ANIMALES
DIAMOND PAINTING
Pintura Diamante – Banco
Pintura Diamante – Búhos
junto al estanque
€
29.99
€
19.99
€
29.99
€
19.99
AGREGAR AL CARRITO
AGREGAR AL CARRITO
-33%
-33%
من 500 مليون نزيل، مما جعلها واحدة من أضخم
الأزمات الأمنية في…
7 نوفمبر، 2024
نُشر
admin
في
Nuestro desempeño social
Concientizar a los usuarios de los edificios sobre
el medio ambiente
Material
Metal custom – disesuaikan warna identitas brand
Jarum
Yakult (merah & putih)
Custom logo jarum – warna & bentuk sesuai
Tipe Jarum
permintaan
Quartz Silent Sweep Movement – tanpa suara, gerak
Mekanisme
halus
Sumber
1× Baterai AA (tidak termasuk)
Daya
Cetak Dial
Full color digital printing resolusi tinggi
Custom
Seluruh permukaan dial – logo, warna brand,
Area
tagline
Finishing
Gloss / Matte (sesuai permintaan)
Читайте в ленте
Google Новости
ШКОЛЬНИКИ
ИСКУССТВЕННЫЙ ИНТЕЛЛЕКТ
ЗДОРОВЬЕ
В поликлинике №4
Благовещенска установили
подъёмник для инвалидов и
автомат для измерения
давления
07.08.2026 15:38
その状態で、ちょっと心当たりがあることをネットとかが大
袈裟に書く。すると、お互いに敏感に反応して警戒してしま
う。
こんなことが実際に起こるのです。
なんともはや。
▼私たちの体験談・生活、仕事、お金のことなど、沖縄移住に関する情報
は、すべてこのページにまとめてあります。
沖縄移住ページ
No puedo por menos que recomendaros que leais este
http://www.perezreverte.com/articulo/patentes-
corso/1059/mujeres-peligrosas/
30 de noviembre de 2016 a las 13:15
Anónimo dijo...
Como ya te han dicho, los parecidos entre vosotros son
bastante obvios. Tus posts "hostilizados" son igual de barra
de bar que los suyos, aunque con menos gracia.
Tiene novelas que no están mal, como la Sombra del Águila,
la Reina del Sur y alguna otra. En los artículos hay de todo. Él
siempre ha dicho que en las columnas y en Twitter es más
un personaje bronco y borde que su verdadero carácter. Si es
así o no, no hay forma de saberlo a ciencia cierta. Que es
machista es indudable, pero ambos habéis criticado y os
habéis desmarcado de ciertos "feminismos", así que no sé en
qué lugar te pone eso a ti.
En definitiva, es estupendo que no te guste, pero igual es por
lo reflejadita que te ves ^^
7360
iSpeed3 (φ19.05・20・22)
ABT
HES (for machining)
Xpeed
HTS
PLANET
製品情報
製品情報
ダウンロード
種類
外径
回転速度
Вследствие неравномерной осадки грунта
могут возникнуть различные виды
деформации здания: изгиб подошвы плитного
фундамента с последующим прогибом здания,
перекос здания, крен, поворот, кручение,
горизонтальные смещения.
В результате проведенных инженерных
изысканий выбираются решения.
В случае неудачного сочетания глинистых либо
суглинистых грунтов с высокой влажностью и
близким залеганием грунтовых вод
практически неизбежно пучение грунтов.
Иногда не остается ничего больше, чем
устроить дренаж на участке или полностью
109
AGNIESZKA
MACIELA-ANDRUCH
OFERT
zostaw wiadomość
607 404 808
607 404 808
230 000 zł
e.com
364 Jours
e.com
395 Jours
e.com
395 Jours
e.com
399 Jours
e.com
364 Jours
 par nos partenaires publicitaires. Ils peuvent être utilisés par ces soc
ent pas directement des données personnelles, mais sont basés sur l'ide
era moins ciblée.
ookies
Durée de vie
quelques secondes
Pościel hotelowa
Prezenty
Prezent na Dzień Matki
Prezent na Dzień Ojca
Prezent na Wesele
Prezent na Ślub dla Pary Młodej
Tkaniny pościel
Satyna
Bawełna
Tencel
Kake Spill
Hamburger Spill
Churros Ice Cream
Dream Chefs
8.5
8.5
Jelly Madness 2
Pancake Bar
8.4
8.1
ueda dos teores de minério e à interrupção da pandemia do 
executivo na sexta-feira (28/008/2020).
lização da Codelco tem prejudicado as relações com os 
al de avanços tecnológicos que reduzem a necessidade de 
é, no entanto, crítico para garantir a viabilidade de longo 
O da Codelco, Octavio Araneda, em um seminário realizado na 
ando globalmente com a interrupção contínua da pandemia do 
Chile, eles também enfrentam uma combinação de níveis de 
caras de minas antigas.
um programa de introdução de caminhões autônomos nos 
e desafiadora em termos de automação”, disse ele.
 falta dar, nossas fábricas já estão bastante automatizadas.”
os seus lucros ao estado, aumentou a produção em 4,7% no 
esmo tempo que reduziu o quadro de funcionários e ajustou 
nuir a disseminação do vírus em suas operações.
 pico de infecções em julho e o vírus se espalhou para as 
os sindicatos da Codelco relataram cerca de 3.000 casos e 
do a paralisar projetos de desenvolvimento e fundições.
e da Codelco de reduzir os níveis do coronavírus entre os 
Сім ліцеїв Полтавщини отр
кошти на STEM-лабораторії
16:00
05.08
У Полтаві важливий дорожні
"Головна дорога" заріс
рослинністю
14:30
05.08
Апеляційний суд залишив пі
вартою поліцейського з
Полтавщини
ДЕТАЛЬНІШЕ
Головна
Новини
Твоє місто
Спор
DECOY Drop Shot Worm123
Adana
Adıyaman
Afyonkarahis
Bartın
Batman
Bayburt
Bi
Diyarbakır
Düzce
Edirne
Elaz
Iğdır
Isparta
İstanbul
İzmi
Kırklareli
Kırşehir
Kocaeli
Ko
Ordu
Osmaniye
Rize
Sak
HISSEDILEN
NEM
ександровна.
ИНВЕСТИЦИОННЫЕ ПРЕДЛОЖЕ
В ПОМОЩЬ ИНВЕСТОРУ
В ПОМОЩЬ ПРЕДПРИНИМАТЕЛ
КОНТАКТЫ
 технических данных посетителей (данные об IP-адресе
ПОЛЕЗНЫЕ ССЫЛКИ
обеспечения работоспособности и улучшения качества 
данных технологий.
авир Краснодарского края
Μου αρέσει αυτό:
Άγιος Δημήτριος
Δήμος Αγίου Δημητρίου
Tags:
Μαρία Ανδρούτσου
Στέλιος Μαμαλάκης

- - -

Work instructions: If the word "данных" appears in a line above, copy that line.

Solution to this task:
 технических данных посетителей (данные об IP-адресе
данных технологий.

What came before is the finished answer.